**REQUEST**
Return an exact copy of the entries, skipping any picture you find.

**MATERIAL SHOWN**

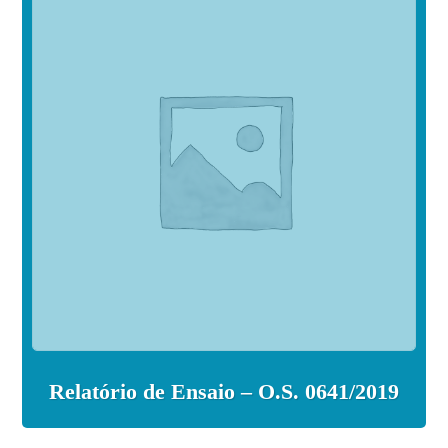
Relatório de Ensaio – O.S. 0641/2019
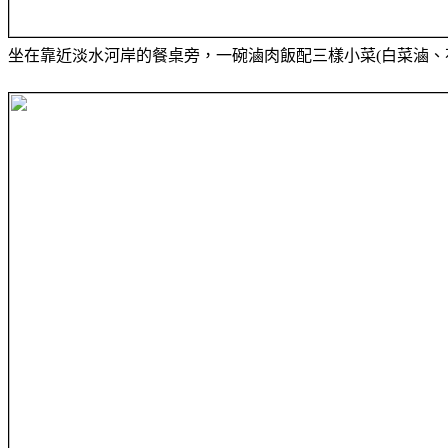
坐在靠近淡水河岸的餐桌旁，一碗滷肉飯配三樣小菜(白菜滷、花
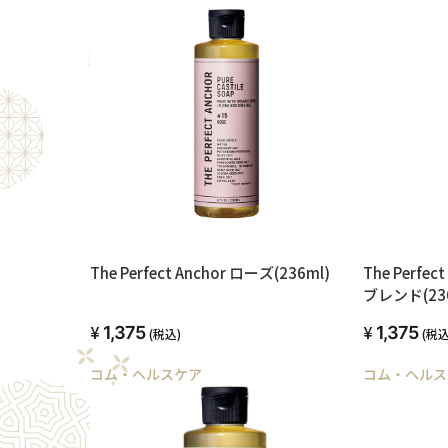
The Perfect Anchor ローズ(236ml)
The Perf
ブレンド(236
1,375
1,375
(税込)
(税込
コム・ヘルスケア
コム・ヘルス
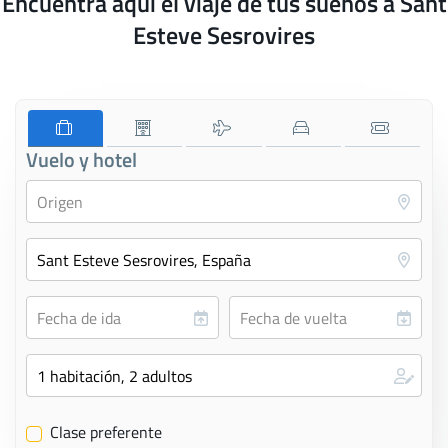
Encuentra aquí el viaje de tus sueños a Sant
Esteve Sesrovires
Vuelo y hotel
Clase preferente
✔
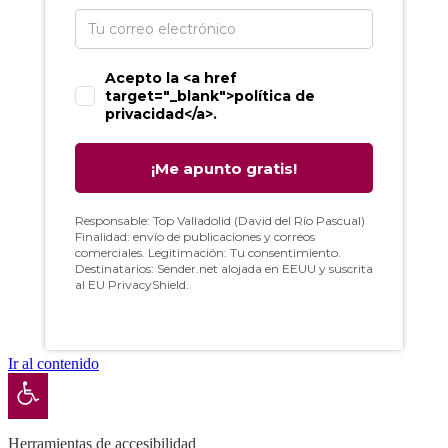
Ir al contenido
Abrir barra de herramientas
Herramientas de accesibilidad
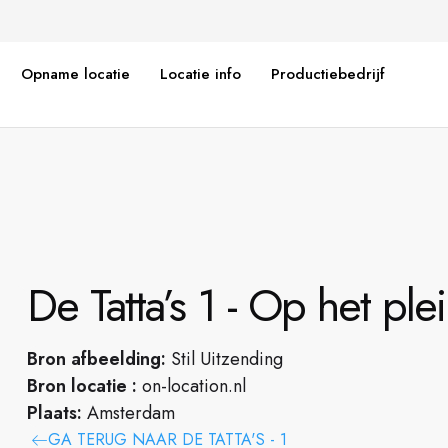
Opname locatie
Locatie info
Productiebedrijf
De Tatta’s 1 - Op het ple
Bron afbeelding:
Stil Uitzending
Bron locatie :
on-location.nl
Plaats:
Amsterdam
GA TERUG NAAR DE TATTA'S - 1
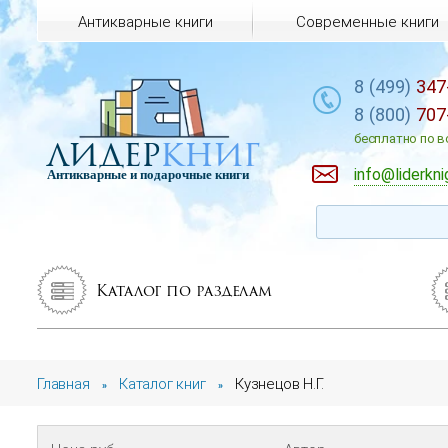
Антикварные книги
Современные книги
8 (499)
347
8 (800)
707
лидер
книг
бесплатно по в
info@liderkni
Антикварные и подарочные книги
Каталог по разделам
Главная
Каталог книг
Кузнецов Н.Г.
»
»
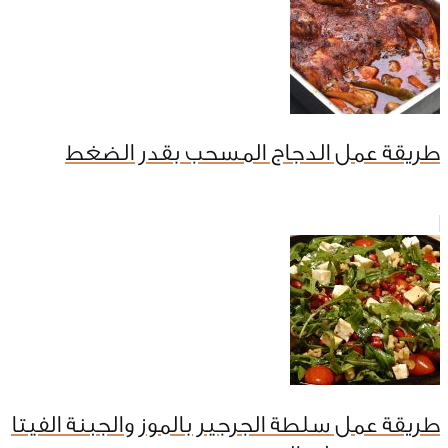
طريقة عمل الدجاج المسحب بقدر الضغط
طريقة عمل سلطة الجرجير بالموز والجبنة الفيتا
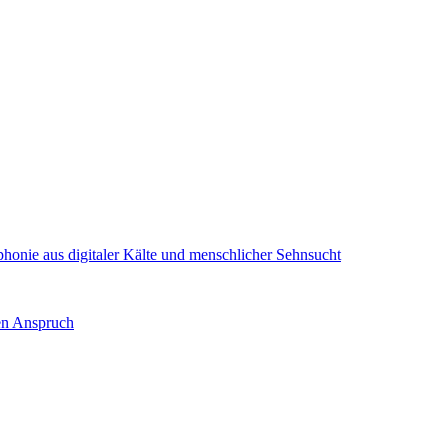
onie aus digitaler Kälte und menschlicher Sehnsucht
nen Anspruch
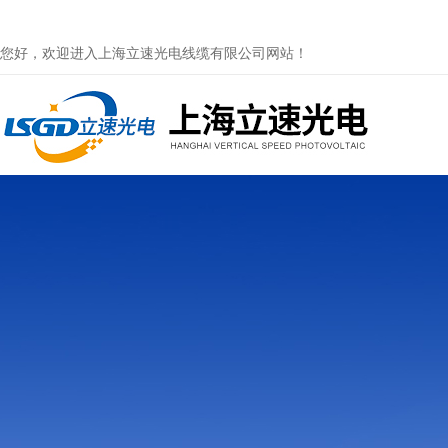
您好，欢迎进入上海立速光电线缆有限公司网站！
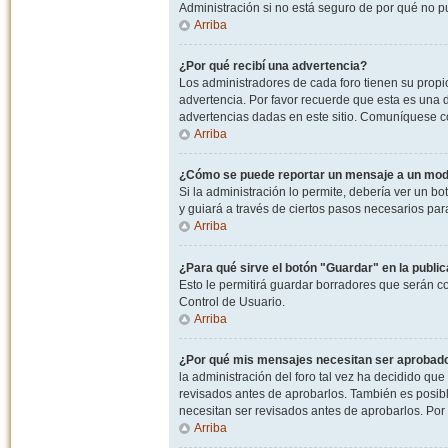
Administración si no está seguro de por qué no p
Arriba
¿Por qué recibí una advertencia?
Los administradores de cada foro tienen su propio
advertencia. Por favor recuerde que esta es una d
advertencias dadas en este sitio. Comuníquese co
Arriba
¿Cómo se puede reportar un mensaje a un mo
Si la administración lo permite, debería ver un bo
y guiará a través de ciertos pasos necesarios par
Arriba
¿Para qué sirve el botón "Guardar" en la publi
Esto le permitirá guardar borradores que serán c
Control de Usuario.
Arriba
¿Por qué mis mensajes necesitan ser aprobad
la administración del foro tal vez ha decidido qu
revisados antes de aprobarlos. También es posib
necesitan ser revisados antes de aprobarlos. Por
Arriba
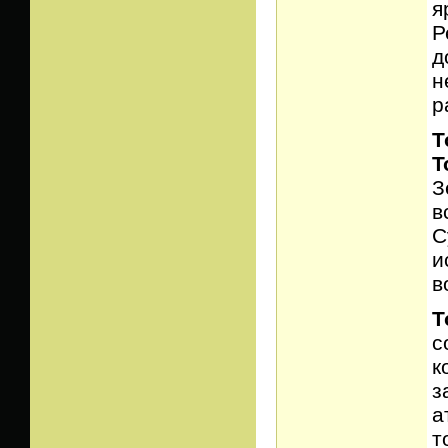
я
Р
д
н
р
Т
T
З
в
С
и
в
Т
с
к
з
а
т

**EXERCISE RESULT**
Relatório de Ensaio – O.S. 0641/2019
坐在靠近淡水河岸的餐桌旁，一碗滷肉飯配三樣小菜(白菜滷、花
The Perfect Anchor ローズ(236ml)
The Perf
ブレンド(236
1,375
1,375
(税込)
(税込
コム・ヘルスケア
コム・ヘルス
Encuentra aquí el viaje de tus sueños a Sant
Esteve Sesrovires
Vuelo y hotel
Clase preferente
✔
Ir al contenido
Abrir barra de herramientas
Herramientas de accesibilidad
Opname locatie
Locatie info
Productiebedrijf
De Tatta’s 1 - Op het ple
Bron afbeelding:
Stil Uitzending
Bron locatie :
on-location.nl
Plaats:
Amsterdam
GA TERUG NAAR DE TATTA'S - 1
Антикварные книги
Современные книги
8 (499)
347
8 (800)
707
лидер
книг
бесплатно по в
info@liderkni
Антикварные и подарочные книги
Каталог по разделам
Главная
Каталог книг
Кузнецов Н.Г.
»
»
طريقة عمل الدجاج المسحب بقدر الضغط
طريقة عمل سلطة الجرجير بالموز والجبنة الفيتا
onie aus digitaler Kälte und menschlicher Sehnsucht
nen Anspruch
您好，欢迎进入上海立速光电线缆有限公司网站！
Administración si no está seguro de por qué no p
Arriba
¿Por qué recibí una advertencia?
Los administradores de cada foro tienen su propio
advertencia. Por favor recuerde que esta es una d
advertencias dadas en este sitio. Comuníquese co
Arriba
¿Cómo se puede reportar un mensaje a un mo
Si la administración lo permite, debería ver un bo
y guiará a través de ciertos pasos necesarios par
Arriba
¿Para qué sirve el botón "Guardar" en la publi
Esto le permitirá guardar borradores que serán c
Control de Usuario.
Arriba
¿Por qué mis mensajes necesitan ser aprobad
la administración del foro tal vez ha decidido qu
revisados antes de aprobarlos. También es posib
necesitan ser revisados antes de aprobarlos. Por
Arriba
я
Р
д
н
р
Т
T
З
в
С
и
в
Т
с
к
з
а
т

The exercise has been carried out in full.